Она задыхается и хватает меня за голову, ее пальцы сжимают мои волосы, когда она выгибается подо мной, извиваясь при каждом жадном движении моего языка. Вскоре мои пальцы тоже присоединяются, играя с ее клитором, пока я облизываю ее отверстие, упиваясь влагой, которую нахожу там. Она такая же восхитительная, какой я ее помнил, вся из шелка, жара и расплавленного меда, и хотя мой член вот-вот лопнет, я не могу оторваться от того, что делаю, не могу остановиться, пока не почувствую, как она снова кончает.
И она это делает. С сдавленным криком она брыкается подо мной, ее спина выгибается над кроватью, а ее пальцы сжимают мои волосы, чуть ли не вырывая их с корнем, когда мои губы и язык покрываются еще более восхитительной слизью.
Волна удовлетворения столь же интенсивна, сколь и кратка, мое вожделение только обострилось с ее оргазмом. Горячая кровь стучит в моих висках, яички сжимаются, и каждый мускул в моем теле напрягается от желания. Во мне не осталось ни нежности, ни терпения, только грубая, первобытная жажда обладать и претендовать, погрузить мой пульсирующий член в ее жар.

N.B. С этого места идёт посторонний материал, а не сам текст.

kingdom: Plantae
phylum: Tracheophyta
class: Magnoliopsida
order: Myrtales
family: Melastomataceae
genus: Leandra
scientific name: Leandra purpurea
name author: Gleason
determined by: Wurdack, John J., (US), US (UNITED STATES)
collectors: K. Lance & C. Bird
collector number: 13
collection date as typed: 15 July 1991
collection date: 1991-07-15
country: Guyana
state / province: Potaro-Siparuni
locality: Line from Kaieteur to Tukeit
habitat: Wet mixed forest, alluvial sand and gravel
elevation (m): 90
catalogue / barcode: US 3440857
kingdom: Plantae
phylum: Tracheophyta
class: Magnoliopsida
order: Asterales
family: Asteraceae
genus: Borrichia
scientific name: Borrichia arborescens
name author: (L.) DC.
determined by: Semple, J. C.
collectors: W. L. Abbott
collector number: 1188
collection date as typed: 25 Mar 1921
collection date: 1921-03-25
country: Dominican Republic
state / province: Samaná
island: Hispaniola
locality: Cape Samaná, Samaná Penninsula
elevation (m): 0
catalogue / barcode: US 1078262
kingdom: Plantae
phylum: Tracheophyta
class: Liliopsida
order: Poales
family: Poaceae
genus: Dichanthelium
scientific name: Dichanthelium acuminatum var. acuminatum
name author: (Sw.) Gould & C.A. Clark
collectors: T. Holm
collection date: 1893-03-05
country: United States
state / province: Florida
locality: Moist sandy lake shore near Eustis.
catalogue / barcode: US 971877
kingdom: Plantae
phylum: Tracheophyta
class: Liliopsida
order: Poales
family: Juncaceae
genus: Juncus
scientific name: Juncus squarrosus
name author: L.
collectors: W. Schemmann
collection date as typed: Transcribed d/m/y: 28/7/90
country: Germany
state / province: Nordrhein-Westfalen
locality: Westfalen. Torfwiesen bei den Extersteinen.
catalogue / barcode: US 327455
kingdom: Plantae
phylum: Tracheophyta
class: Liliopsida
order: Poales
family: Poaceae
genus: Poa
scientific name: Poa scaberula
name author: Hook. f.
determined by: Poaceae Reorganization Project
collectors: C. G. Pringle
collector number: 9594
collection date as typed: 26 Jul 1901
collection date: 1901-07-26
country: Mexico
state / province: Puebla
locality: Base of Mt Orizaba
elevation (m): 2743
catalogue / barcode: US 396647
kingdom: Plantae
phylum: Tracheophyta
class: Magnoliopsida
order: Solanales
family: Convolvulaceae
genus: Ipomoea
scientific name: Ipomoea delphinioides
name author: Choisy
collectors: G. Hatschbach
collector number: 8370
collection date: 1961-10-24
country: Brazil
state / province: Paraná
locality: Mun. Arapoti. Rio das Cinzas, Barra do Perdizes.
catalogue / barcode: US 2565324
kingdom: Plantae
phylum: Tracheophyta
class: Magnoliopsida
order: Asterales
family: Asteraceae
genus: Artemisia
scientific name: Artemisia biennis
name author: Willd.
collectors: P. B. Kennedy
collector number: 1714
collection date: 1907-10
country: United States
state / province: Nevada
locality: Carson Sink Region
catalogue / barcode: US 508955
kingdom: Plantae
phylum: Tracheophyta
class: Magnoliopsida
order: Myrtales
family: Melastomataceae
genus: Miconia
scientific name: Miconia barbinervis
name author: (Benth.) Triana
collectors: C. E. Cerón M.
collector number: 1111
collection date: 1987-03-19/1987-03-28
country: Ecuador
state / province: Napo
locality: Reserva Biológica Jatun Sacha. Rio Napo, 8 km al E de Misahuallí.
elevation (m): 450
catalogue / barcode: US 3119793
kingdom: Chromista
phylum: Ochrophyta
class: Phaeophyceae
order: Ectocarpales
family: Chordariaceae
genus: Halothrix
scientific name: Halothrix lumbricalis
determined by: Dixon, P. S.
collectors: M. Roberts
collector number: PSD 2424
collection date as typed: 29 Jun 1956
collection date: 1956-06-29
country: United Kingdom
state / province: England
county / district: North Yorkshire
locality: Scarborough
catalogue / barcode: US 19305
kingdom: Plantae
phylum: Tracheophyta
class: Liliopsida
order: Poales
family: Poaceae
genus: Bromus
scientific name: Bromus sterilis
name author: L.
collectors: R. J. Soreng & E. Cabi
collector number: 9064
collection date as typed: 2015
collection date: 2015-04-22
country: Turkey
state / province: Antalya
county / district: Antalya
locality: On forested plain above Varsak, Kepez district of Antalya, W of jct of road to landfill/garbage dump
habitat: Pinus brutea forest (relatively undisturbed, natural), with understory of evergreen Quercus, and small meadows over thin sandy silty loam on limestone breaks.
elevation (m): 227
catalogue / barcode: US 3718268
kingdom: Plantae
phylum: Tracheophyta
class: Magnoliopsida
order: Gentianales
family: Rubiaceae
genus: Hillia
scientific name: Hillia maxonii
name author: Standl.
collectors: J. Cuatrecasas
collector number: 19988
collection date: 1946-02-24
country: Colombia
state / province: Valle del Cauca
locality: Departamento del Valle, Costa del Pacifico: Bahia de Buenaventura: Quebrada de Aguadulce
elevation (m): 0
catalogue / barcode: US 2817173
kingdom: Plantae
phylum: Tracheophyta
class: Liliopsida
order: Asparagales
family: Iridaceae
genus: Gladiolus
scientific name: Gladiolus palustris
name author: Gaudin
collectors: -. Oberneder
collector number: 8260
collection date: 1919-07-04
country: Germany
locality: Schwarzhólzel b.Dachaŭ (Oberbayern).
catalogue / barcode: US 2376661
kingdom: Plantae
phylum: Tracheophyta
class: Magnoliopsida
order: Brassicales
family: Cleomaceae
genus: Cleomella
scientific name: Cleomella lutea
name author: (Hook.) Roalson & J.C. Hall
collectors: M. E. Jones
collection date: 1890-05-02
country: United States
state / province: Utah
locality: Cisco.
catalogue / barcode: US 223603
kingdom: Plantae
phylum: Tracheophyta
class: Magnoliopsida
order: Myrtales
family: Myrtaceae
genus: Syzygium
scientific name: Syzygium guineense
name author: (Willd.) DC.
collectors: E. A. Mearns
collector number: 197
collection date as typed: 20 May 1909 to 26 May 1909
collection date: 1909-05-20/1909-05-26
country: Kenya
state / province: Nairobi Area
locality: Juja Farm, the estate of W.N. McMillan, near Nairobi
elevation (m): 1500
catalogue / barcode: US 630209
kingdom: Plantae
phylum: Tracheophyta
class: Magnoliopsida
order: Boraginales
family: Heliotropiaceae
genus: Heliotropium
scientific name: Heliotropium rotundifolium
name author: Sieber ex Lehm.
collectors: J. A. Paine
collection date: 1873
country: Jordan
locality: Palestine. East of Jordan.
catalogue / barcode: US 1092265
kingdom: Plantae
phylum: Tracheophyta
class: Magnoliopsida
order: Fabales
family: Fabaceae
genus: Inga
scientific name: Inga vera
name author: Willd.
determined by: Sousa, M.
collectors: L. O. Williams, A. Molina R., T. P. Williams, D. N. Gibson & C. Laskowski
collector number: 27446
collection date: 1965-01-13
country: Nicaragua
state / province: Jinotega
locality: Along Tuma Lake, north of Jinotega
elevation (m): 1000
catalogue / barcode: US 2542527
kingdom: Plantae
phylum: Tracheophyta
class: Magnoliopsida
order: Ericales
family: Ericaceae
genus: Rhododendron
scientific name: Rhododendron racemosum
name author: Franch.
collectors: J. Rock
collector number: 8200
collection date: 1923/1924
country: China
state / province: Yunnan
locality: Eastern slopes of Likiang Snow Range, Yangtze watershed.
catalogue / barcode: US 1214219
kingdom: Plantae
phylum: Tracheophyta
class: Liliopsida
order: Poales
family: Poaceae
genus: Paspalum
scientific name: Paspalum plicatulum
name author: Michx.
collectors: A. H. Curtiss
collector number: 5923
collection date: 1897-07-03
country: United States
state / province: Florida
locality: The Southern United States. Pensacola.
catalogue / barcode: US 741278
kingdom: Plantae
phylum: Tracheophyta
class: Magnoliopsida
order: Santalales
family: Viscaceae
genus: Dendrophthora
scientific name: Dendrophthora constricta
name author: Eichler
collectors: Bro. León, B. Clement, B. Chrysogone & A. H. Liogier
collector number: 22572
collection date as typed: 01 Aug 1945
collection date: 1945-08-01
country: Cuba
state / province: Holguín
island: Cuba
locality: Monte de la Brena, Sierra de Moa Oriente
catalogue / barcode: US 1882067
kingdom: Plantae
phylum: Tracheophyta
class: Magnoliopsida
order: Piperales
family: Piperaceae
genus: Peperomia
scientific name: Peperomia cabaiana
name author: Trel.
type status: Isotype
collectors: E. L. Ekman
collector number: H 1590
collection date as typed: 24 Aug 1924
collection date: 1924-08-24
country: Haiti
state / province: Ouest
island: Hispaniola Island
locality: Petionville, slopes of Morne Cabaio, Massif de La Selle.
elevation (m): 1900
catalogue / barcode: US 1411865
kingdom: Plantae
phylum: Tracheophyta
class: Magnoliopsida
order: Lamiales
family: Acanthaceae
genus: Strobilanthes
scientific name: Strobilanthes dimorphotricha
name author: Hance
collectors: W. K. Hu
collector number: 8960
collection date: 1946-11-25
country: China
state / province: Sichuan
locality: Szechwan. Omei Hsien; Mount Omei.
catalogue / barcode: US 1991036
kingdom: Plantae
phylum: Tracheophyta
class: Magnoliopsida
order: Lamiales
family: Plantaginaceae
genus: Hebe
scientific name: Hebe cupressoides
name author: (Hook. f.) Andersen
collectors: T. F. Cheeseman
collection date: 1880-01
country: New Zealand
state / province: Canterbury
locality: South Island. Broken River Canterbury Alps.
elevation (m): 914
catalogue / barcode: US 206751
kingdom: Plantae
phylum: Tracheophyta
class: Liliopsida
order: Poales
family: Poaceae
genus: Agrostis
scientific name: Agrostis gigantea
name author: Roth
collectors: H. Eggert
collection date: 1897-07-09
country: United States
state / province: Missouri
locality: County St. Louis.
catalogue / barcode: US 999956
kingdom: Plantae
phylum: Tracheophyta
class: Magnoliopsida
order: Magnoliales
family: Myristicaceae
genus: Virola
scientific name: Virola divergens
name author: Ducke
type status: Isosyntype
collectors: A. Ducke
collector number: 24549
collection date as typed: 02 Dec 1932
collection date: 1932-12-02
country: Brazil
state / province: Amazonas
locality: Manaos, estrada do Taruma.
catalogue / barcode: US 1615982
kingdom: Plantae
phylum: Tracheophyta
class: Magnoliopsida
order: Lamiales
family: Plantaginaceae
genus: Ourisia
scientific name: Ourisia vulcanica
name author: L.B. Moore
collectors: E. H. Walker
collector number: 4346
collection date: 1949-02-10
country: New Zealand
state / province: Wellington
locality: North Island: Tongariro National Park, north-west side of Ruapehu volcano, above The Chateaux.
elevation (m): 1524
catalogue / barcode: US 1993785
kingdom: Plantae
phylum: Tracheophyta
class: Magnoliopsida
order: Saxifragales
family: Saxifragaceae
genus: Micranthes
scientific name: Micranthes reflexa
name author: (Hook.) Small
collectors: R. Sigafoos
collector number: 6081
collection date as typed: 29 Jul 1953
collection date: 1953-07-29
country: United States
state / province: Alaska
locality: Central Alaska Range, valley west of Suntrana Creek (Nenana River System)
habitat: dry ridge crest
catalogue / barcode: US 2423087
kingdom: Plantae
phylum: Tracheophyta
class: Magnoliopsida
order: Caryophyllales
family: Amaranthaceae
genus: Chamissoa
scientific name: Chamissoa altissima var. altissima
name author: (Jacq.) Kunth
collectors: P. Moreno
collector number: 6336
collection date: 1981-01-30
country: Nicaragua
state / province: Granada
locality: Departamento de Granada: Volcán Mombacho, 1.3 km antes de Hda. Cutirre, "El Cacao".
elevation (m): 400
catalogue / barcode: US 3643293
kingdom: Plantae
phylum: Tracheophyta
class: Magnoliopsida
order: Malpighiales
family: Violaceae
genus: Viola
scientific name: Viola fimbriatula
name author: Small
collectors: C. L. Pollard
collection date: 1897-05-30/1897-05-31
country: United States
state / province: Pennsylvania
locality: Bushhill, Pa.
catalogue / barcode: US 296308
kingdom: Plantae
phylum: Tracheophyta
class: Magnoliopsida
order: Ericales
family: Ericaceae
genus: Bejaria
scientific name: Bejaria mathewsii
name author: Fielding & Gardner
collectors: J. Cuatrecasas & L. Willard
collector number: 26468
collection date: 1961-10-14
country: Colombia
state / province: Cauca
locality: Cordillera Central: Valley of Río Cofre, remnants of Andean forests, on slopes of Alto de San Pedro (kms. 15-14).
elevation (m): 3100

Движимый чисто животным инстинктом, я переворачиваю ее и обхватываю рукой ее бедра, поднимая ее стройную маленькую попку ко мне, пока она не встает на четвереньки. Ее гладкие щеки стали немного полнее, немного круглее, чем в последний раз, когда я видел ее обнаженной, бутон ее сфинктера превратился в маленькую соблазнительную точку, и мой голод усиливается до остроты лезвия ножа, мое тело сжимается до невыносимой степени. Я едва осознаю свои действия, когда разрываю ширинку и высвобождаю свой член, а затем выстраиваю его напротив ее блестящей щели.
Я должен иметь ее. В настоящее время.
Барабанная дробь желания становится все оглушительнее, заглушая все, размывая мир вокруг нас. Я больше не человек; Я не более чем первобытный голод, дикая, атавистическая потребность.
Схватив ее стройные бедра, я погружаюсь внутрь, наслаждаясь скользкой хваткой ее внутренних стенок, восхитительной теснотой ее узкого прохода. Она кричит, звук боли, но я не могу остановиться, ничего не могу сделать, кроме как вонзаться еще глубже, беря ее, требуя ее, удовлетворяя дикую похоть, палящую во мне изнутри.
Мой. Все чертовски мое. Мои бедра яростно трясутся, сердце колотится, как кулак, в груди. Издалека я понимаю, что был слишком груб, но я не могу замедлиться больше, чем могу позволить ей уйти. Она вся из шелковистой плотности и влажного жара, самое близкое к раю, которое только может знать мужчина. Ее умоляющие вздохи и крики только подстегивают меня, усиливая мою похоть, подпитывая зверя внутри меня.
Я трахаю ее, как будто завтра не наступит, как будто ничто вне этого момента не имеет значения. Удерживая ее одной рукой, я втягиваю другую в ее волосы и тяну, заставляя ее выгнуть спину, когда я вонзаюсь сильнее, глубже, отпечатывая свое клеймо на ее нежной плоти. Я чувствую, как оргазм закипает во мне, мои яйца напрягаются, пока они не становятся почти такими же твердыми, как мой пульсирующий член, и когда она выкрикивает мое имя и судороги вокруг меня, релиз обрушивается на меня, как цунами, посылая экстаз, взрывающийся в моем теле. нервных окончаний и раскрашивая окружающий мир в ярко-белый цвет.